指示内容 A
一覧の先頭の行から「scientific name: Aglaonema commutatum」を含む行までを、両端の行も含めて、1行を1つの文字列とするJSONリストに収めてください。空行は入れず、それ以外の行も加えないこと。

統計学は大きく分けて3種類あります
- 記述統計学
- 推測統計学
- ベイズ統計学
t検定などの「統計的仮説検定」を用いる統計学は推測統計学になります
さらに推測統計学は
- 点推定
- 区間推定
の2つに分けられます
今回は推測統計学と記述統計学について解説したあと、pythonでどのよう表現するのかをサンプルコードを記述していきたいと思います
Contents
推測統計学とは
推測統計学とは、母集団から標本を無作為に抽出し、試行を繰り返せば、標本から母集団の推測できること、とされています
推測統計学では対象を母集団としており、
記述統計学では対象を標本としています
基本的には母集団全員の情報を得ることは難しいです
そのため、推測統計学というものが出てきます
母集団全てを調査することを「全数調査」といい、国勢調査がその一つです
推測統計学における母集団と標本
推測統計学では母集団と標本という言葉が頻繁に出てきます
- 母集団:研究や調査によって対象となる集団
- 標本:母集団から抽出した対象からなる集団
つまり標本は母集団のミニチュア版ということになります
標本数と標本サイズ
標本数(サンプル数):母集団から抽出したデータの数
標本サイズ(サンプルサイズ):1つのサンプル数のデータの数
推測統計学における無作為抽出
無作為抽出とは、標本調査において標本の対象を母集団から無作為(ランダム)に選び出すことをいいます
推測統計学では、「標本は母集団から無作為抽出された集団」を前提にしています
しかし、実際の研究では無作為抽出を行うのは簡単ではないです
特に人を対象とする研究は対象者から同意を得る必要があります
同意を得られたのは、研究に大して前向きな対象者であったり偏った年代の方だけであったり…
と偏ったデータが集まってしまう可能性があります
なので、大切なのは「無理のない範囲で母集団を設定する」ということです
推測統計学の推定と検定
推測統計学には推定と検定の2種類があります
- 推定:標本データを用いて、母集団を調査した時の数値を表現すること
- 検定:標本データを用いて、母集団を調査したときにわかることについて想定した仮説が誤っているかどうかを判定する
- 点推定:平均値や中央値などの1つの数値で表現すること
- 区間推定:区間で表現したもの
検定は「仮説が誤っているか」どうかを確率で判定します
統計的仮説検定では「背理法」という考え方も用いられています
確率はわかりやすいと思いますが、背理法について詳しく知りたい方は以下の記事を参考にしてください
pythonで区間推定を試してみる
では実際にpythonで区間推定を試してみましょう
よく用いられるのは信頼区間ですが、信頼区間はpythonを使わずとも、以下のように算出することができます
ただし、とてもめんどくさいので、pythonを使いましょう
import numpy as np
from scipy import stats
import pandas as pd
import seaborn as sns
sns.set()

指示内容 B
推測統計学の解説文を、最後の行の後から書き継ぐこと。

掲載一覧
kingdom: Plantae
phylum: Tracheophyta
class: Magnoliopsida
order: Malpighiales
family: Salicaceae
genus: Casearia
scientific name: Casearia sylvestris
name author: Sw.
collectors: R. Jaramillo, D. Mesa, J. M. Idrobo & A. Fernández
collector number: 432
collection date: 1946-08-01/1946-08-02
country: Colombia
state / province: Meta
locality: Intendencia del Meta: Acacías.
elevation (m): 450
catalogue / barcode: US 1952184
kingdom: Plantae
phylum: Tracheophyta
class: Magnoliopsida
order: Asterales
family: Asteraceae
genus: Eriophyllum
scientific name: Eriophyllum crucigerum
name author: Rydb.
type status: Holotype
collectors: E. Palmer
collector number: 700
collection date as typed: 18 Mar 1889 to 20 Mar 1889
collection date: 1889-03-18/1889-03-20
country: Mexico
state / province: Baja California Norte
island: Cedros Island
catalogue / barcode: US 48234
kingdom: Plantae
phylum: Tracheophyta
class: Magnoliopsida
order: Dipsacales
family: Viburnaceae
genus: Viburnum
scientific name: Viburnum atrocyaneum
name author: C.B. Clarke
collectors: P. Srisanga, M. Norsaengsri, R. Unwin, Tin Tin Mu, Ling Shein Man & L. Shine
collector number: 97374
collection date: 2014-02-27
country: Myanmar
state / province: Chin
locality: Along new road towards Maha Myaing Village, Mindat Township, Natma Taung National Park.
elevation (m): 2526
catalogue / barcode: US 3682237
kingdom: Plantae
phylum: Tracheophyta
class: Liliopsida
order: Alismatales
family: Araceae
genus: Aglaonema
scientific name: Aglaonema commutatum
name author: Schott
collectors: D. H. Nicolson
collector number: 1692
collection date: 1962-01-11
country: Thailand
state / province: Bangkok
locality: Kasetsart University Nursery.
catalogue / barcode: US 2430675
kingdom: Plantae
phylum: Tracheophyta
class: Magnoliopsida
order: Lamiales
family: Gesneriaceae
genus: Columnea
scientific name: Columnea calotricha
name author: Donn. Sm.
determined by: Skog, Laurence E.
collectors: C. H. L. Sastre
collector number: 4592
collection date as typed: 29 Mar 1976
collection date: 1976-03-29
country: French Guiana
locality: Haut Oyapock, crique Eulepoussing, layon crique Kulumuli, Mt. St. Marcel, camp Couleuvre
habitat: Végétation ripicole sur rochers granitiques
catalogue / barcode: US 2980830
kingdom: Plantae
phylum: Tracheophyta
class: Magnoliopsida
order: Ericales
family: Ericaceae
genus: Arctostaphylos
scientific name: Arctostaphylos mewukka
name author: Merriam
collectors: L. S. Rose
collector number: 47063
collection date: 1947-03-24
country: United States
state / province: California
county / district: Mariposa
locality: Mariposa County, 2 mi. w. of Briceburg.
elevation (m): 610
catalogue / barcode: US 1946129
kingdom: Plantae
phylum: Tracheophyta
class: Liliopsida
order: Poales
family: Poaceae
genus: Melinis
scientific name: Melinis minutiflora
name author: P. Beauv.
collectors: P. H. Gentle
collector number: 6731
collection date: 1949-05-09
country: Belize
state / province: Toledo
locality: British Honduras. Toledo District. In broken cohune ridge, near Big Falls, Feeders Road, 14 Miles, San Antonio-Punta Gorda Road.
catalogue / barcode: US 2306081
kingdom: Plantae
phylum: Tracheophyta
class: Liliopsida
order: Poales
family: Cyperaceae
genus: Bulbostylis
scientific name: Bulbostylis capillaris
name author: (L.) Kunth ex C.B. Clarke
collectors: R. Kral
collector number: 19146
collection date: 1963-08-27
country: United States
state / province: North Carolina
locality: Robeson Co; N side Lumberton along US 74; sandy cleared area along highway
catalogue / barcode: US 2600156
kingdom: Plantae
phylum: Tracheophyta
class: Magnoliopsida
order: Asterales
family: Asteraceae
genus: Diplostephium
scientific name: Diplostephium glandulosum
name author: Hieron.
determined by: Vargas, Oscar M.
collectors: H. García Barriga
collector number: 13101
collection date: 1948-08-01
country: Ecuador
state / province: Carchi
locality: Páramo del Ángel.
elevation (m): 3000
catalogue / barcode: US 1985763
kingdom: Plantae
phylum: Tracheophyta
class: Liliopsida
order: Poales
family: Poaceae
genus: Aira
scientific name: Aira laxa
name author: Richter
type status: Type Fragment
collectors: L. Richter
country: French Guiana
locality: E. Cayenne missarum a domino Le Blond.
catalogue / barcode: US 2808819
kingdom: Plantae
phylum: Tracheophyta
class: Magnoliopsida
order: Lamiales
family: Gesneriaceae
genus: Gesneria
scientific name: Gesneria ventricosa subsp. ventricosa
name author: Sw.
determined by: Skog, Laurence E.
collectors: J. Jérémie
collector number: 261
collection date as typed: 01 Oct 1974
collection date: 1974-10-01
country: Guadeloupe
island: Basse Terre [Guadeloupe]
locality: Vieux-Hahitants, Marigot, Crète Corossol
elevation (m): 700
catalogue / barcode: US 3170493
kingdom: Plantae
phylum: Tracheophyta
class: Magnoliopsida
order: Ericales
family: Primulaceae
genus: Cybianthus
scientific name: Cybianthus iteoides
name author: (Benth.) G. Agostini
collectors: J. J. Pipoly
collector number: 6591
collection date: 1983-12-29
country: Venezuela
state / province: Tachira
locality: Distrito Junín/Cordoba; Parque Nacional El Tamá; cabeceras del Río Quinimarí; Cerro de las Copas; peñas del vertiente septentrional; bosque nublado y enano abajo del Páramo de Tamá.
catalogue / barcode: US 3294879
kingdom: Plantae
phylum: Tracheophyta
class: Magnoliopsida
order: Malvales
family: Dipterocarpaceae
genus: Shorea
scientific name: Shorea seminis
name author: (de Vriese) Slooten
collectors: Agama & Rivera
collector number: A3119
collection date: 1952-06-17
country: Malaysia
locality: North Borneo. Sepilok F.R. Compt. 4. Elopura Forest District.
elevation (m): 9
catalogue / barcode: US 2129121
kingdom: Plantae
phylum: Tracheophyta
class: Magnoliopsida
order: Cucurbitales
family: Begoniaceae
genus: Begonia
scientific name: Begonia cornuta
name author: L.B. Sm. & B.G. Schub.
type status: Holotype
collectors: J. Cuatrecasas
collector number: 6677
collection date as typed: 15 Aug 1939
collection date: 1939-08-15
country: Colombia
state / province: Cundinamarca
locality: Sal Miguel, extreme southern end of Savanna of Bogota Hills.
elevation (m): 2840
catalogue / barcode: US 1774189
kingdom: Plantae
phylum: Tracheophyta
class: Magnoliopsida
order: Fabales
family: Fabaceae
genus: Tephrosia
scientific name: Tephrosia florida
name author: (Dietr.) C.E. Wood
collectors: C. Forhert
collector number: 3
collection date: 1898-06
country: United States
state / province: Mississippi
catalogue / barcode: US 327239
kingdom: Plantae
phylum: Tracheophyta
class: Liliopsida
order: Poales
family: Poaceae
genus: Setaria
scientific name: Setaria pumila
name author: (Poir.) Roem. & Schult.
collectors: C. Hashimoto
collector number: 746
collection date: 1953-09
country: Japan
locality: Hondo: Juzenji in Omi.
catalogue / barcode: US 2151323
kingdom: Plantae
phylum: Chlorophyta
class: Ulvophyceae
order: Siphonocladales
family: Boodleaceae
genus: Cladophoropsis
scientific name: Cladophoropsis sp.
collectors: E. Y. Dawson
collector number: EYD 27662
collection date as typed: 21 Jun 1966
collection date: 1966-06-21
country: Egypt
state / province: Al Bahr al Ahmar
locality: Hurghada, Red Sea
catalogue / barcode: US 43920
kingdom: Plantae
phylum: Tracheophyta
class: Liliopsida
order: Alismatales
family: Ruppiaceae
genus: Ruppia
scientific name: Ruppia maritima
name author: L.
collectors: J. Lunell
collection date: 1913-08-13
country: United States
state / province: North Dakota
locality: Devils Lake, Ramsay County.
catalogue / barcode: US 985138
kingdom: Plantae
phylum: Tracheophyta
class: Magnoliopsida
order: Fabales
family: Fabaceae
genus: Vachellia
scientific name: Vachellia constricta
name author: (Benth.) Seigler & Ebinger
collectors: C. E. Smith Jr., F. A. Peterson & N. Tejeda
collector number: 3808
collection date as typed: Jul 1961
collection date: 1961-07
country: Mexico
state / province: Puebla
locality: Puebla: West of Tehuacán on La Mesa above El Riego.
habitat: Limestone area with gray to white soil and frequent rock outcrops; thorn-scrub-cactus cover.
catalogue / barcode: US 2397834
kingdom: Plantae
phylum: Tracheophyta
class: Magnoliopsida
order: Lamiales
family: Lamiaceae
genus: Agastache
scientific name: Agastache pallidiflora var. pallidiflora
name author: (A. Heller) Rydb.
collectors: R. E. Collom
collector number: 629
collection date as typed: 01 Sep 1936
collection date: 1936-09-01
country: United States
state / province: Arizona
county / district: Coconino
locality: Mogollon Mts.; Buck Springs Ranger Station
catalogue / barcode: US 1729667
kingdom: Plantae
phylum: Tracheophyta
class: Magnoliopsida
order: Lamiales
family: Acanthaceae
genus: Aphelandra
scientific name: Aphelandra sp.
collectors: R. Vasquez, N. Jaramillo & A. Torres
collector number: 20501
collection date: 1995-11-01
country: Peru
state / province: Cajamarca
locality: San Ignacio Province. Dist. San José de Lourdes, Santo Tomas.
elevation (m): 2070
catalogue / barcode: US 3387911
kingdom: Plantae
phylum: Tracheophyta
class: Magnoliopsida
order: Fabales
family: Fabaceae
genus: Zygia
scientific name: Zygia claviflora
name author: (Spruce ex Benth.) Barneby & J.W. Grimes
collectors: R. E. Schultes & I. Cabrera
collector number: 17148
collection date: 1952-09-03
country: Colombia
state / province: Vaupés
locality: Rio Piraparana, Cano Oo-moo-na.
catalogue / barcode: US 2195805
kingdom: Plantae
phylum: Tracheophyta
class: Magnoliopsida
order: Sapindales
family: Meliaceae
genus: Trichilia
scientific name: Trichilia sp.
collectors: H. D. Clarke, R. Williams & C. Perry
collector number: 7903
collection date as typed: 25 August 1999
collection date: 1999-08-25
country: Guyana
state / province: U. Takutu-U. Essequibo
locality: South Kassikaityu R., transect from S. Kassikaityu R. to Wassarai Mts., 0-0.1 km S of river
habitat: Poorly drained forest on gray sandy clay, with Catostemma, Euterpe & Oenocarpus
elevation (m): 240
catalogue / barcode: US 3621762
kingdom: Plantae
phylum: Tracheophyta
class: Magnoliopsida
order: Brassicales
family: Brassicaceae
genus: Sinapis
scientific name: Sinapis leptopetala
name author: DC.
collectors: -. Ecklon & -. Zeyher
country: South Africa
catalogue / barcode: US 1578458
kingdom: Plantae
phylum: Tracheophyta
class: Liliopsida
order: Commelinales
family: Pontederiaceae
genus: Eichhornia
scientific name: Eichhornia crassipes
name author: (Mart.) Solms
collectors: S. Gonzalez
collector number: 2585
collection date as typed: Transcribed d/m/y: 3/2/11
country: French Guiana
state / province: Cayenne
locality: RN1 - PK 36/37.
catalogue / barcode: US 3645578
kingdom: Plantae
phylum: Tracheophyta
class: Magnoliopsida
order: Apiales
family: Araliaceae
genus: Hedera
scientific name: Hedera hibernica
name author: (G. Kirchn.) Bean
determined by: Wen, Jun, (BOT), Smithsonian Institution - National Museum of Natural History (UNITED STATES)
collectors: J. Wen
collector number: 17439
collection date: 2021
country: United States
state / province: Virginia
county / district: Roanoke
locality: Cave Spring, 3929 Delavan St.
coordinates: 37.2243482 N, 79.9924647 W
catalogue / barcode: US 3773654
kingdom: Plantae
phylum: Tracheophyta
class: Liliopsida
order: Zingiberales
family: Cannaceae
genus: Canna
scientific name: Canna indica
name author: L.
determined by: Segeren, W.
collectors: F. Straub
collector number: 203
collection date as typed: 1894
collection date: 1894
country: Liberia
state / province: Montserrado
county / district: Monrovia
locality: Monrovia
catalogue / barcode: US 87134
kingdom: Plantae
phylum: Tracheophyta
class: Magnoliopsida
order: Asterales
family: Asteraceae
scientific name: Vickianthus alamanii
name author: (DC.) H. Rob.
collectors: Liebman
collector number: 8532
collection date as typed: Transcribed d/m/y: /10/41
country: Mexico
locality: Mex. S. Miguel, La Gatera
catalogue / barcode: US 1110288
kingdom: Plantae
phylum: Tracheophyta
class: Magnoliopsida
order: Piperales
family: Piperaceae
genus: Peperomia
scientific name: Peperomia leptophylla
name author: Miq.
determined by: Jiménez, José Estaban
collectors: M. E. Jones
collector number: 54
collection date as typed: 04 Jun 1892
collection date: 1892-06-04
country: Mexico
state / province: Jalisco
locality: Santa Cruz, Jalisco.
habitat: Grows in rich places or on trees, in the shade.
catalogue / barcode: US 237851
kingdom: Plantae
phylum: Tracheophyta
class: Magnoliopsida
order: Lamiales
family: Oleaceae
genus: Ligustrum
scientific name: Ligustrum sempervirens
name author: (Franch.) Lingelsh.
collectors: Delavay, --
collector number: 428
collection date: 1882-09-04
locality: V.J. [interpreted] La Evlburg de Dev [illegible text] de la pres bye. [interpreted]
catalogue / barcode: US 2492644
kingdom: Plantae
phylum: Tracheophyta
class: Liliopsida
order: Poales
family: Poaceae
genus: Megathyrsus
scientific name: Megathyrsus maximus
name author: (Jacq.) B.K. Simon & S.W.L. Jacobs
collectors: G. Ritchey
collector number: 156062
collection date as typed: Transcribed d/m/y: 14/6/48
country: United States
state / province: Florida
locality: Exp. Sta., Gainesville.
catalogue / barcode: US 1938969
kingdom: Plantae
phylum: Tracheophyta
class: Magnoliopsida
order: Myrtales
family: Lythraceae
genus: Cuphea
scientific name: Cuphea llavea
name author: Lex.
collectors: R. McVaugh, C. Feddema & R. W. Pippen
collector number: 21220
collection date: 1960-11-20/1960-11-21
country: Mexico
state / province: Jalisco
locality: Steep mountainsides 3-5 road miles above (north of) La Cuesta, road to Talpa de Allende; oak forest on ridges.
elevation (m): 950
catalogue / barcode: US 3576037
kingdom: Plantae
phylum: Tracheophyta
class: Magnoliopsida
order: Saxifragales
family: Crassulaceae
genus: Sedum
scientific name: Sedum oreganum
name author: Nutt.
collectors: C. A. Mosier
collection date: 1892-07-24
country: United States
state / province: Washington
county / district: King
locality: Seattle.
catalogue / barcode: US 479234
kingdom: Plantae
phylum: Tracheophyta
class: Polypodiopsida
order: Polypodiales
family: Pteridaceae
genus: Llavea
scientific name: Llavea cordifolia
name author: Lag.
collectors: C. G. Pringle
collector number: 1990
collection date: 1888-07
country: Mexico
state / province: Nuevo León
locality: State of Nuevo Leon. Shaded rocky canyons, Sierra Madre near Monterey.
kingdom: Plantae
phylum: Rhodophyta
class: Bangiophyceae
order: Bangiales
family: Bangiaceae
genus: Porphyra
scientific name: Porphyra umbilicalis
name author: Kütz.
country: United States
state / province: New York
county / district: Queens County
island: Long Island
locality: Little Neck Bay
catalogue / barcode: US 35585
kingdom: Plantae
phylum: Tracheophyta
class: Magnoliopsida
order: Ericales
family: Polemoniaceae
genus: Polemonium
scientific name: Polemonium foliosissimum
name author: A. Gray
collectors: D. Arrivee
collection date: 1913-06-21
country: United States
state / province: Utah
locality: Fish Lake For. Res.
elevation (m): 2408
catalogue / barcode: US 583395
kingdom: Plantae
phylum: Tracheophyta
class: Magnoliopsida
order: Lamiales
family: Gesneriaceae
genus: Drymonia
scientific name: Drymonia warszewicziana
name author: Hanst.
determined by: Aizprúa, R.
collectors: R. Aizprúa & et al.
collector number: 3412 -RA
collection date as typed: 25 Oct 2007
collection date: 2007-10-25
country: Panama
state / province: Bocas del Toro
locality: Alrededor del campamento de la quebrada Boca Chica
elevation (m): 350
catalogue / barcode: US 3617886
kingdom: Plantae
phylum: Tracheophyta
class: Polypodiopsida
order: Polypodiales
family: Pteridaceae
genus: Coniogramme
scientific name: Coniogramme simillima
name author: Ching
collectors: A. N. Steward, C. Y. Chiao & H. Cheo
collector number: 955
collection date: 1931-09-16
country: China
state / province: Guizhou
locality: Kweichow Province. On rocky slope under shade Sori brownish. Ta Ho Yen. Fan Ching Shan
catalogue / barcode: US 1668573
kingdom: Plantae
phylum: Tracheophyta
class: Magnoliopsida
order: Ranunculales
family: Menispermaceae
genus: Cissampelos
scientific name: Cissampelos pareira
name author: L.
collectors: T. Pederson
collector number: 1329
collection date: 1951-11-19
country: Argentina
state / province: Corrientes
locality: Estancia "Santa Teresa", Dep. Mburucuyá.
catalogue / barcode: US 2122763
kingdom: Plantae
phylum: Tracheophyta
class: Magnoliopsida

回答 A
[
  "kingdom: Plantae",
  "phylum: Tracheophyta",
  "class: Magnoliopsida",
  "order: Malpighiales",
  "family: Salicaceae",
  "genus: Casearia",
  "scientific name: Casearia sylvestris",
  "name author: Sw.",
  "collectors: R. Jaramillo, D. Mesa, J. M. Idrobo & A. Fernández",
  "collector number: 432",
  "collection date: 1946-08-01/1946-08-02",
  "country: Colombia",
  "state / province: Meta",
  "locality: Intendencia del Meta: Acacías.",
  "elevation (m): 450",
  "catalogue / barcode: US 1952184",
  "kingdom: Plantae",
  "phylum: Tracheophyta",
  "class: Magnoliopsida",
  "order: Asterales",
  "family: Asteraceae",
  "genus: Eriophyllum",
  "scientific name: Eriophyllum crucigerum",
  "name author: Rydb.",
  "type status: Holotype",
  "collectors: E. Palmer",
  "collector number: 700",
  "collection date as typed: 18 Mar 1889 to 20 Mar 1889",
  "collection date: 1889-03-18/1889-03-20",
  "country: Mexico",
  "state / province: Baja California Norte",
  "island: Cedros Island",
  "catalogue / barcode: US 48234",
  "kingdom: Plantae",
  "phylum: Tracheophyta",
  "class: Magnoliopsida",
  "order: Dipsacales",
  "family: Viburnaceae",
  "genus: Viburnum",
  "scientific name: Viburnum atrocyaneum",
  "name author: C.B. Clarke",
  "collectors: P. Srisanga, M. Norsaengsri, R. Unwin, Tin Tin Mu, Ling Shein Man & L. Shine",
  "collector number: 97374",
  "collection date: 2014-02-27",
  "country: Myanmar",
  "state / province: Chin",
  "locality: Along new road towards Maha Myaing Village, Mindat Township, Natma Taung National Park.",
  "elevation (m): 2526",
  "catalogue / barcode: US 3682237",
  "kingdom: Plantae",
  "phylum: Tracheophyta",
  "class: Liliopsida",
  "order: Alismatales",
  "family: Araceae",
  "genus: Aglaonema",
  "scientific name: Aglaonema commutatum"
]

回答 B
#seabornに含まれているirisのデータを使用する
iris = pd.read_csv('https://raw.githubusercontent.com/mwaskom/seaborn-data/master/iris.csv')
sepal_length=iris.iloc[:,0]
n=50
sample_df = sepal_length.sample(n=n)
print(sample_df.mean())
sample_mean = np.mean(sepal_length)
sample_var = stats.tvar(sepal_length)
print(stats.norm.interval(alpha=0.95, loc=sample_mean, scale=np.sqrt(sample_var/n)))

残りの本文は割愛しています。